Repowering is gaining traction across Europe as governments and developers look to maximize output from existing sites. It offers a pragmatic route to scale renewable capacity within constrained permitting environments.
Collaboration Becomes Core to Corporate Decarbonization
The agreement marks the second completed cohort under the pep+ REnew program and its first renewable electricity cohort in Europe. Since launching in 2022, the platform has expanded to support more than 250 companies across multiple regions.

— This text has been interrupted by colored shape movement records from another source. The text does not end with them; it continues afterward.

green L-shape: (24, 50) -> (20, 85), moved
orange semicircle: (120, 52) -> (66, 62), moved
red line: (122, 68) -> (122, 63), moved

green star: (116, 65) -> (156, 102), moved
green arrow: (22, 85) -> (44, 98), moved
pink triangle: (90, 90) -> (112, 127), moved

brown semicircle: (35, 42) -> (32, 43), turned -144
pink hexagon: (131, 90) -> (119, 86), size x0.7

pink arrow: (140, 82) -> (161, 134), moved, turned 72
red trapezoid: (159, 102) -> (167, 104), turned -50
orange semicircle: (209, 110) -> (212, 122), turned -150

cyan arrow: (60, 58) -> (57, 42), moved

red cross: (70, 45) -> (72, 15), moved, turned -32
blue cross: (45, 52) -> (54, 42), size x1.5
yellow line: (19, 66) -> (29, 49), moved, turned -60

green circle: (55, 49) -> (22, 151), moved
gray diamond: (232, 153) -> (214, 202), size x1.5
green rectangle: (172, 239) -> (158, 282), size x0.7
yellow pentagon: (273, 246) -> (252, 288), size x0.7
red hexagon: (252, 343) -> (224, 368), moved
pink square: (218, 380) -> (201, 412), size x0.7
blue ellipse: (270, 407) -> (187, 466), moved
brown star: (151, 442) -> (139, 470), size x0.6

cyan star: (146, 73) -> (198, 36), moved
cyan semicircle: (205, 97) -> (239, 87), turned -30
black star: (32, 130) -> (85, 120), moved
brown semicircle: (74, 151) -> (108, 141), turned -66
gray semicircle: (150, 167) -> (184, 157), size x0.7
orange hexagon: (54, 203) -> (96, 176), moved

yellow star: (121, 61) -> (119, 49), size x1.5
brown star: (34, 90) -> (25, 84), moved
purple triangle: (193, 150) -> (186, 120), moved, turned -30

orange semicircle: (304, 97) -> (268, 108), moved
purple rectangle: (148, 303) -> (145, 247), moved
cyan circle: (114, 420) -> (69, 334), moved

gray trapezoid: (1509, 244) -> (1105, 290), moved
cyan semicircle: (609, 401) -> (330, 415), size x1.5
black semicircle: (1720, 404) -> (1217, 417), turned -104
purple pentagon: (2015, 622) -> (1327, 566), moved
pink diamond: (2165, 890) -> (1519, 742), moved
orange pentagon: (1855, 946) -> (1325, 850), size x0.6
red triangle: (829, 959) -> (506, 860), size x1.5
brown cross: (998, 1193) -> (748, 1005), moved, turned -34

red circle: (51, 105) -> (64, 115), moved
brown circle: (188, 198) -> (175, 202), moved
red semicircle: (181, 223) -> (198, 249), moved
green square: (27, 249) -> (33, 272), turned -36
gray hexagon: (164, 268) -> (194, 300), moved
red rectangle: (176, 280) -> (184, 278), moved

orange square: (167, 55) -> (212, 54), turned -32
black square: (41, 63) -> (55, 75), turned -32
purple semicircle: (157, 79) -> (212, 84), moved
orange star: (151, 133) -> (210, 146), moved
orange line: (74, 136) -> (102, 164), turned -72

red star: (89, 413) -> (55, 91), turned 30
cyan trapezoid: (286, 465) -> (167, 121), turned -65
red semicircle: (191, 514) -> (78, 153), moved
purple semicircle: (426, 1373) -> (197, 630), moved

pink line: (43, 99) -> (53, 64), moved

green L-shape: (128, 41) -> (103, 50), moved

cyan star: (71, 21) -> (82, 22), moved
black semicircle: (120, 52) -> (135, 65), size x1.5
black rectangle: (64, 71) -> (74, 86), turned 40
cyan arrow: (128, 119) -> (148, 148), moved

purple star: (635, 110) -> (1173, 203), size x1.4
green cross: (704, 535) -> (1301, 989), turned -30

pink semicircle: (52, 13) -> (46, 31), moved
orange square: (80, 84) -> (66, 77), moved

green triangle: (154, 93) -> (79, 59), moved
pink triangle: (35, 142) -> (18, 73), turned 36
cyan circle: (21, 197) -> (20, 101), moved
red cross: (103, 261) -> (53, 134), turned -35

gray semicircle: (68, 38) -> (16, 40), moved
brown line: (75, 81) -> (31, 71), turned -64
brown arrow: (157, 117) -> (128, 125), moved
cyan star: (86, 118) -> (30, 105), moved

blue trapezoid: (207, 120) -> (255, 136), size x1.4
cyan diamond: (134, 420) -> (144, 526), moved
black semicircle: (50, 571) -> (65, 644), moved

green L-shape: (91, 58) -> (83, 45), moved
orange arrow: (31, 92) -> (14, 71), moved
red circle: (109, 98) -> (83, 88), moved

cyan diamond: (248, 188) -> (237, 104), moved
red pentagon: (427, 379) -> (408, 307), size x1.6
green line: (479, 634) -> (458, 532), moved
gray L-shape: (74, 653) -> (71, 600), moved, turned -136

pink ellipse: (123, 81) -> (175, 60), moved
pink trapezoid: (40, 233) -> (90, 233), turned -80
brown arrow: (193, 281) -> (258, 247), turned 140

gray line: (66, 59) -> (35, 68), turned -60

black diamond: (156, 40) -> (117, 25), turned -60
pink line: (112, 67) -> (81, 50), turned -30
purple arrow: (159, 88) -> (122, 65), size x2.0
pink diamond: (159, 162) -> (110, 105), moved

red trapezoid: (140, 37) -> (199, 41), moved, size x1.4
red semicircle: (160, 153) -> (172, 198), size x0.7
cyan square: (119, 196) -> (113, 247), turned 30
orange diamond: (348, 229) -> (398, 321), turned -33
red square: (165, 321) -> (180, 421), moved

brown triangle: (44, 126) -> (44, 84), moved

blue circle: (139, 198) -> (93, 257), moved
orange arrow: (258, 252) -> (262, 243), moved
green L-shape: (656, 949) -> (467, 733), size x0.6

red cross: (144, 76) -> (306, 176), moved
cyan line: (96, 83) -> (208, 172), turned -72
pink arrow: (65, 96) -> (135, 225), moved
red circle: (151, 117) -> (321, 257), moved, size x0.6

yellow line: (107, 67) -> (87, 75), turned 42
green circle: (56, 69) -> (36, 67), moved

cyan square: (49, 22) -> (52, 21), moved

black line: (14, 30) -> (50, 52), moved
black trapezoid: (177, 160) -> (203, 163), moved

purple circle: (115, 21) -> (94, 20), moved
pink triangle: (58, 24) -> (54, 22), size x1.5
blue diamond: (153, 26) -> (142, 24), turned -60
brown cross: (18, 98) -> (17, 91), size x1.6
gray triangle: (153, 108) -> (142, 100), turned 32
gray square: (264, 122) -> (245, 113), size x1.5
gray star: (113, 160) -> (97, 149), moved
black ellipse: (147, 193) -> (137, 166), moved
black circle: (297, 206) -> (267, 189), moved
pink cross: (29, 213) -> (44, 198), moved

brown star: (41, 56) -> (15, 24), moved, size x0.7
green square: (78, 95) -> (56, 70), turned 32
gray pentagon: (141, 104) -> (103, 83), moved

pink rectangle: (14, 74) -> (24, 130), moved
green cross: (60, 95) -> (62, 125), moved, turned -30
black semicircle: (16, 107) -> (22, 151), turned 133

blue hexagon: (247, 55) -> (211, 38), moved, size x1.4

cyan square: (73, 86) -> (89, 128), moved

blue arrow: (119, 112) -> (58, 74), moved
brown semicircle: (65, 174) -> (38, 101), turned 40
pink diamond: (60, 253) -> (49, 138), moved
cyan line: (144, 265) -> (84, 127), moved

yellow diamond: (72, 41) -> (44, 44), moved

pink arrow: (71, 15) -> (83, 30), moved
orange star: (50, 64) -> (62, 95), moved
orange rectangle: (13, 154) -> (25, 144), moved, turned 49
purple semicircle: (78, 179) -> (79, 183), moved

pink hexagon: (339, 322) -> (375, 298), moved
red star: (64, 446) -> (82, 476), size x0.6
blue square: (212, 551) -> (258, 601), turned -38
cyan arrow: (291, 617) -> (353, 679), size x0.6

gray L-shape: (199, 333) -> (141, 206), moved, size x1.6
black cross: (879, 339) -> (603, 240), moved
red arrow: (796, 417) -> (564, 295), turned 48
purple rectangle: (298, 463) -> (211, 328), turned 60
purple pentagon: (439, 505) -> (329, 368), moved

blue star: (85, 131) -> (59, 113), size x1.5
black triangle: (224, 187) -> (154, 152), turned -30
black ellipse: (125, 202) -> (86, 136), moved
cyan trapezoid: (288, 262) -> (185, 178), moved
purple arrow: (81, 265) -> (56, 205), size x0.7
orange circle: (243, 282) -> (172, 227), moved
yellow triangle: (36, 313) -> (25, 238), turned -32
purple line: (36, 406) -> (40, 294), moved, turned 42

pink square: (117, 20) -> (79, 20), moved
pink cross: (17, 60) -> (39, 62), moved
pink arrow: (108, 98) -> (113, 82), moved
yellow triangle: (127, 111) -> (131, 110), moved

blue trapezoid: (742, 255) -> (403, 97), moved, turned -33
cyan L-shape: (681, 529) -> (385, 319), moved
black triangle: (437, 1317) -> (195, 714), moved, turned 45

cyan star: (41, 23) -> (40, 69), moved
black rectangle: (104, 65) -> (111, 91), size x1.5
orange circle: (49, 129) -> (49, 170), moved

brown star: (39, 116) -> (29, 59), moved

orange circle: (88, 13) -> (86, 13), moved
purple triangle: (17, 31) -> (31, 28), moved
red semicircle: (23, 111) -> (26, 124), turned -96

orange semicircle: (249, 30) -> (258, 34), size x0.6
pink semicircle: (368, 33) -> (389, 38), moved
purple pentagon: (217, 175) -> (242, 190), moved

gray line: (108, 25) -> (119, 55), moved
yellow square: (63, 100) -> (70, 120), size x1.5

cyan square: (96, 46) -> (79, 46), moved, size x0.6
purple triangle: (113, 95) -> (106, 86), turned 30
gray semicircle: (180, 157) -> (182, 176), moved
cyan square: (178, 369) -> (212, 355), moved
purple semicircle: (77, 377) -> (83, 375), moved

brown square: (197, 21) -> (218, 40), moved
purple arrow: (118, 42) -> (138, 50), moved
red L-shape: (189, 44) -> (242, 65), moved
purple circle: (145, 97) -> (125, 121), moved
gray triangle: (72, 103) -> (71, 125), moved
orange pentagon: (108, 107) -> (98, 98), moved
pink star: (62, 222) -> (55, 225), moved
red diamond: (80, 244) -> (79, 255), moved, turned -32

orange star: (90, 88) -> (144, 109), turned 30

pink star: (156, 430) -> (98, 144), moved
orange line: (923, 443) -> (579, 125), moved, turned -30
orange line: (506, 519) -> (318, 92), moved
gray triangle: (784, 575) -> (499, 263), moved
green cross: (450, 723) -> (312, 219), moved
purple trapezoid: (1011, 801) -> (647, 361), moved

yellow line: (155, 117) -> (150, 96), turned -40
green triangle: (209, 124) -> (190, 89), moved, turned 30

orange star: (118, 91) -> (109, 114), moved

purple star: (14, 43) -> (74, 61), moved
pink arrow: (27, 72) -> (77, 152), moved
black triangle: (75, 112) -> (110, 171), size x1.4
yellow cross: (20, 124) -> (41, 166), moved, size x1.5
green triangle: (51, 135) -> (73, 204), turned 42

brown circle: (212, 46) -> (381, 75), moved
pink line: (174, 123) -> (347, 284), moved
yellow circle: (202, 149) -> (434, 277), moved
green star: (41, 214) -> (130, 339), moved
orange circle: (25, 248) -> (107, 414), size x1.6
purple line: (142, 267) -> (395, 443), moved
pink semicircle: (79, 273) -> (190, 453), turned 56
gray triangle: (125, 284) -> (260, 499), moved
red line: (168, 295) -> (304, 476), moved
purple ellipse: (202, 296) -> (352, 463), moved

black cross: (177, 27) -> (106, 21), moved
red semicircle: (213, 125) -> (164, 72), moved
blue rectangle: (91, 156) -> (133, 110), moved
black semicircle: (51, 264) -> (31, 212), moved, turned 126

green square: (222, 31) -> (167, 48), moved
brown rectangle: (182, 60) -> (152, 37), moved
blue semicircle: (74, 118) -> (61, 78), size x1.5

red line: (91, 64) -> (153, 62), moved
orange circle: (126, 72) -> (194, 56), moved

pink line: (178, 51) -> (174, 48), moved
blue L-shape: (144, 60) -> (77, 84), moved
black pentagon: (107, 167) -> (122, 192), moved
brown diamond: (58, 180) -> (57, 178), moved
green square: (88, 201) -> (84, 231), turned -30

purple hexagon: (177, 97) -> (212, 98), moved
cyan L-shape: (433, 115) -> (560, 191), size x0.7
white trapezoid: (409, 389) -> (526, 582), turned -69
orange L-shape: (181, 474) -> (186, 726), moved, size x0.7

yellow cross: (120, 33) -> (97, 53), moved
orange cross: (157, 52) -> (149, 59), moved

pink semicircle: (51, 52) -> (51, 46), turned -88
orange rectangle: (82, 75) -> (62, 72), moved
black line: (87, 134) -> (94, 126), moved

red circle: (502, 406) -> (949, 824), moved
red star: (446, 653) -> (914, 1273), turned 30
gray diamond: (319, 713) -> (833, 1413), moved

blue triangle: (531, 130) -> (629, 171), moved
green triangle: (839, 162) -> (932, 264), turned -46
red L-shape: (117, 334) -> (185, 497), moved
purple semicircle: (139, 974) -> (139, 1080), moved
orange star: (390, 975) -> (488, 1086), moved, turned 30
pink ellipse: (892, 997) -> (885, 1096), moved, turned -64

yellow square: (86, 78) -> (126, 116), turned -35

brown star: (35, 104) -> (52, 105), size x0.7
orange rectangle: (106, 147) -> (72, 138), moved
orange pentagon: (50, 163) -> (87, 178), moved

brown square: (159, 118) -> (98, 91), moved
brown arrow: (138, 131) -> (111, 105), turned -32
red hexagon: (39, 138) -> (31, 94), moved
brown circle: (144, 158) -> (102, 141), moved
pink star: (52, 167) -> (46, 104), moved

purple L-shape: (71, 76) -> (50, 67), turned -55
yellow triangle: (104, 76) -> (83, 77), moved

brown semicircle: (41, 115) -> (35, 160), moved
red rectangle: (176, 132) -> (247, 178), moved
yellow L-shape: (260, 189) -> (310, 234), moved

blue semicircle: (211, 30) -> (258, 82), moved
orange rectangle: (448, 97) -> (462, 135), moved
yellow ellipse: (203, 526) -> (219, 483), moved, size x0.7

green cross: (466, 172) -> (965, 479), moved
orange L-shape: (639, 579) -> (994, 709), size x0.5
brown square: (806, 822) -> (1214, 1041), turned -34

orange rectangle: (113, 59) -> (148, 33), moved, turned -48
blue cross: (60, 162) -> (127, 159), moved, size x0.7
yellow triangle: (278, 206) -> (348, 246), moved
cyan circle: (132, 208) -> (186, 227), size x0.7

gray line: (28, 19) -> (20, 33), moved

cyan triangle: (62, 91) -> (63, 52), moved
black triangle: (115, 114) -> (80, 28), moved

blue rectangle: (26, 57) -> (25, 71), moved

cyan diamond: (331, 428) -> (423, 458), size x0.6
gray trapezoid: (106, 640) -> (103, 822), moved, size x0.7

“This agreement is a compelling example of how we are bringing to life sustainable growth with customers. By joining forces on renewable electricity in this way, we are translating shared ambitions into tangible climate action, helping power our progress toward a low carbon future,” said Willem Mutsaerts, Head of Global Procurement and Sustainability, Givaudan. “Collaboration of this kind lies at the heart of Givaudan’s 2030 strategy, demonstrating how working hand in hand with customers and partners can accelerate change that delivers benefits throughout the value chain.”

For executives and investors, the takeaway is clear. Decarbonization is moving beyond individual corporate action toward coordinated, value chain-wide strategies. As regulatory pressure builds and capital shifts toward low-carbon assets, collaborative procurement models like this are likely to become a defining feature of corporate climate action across Europe and beyond.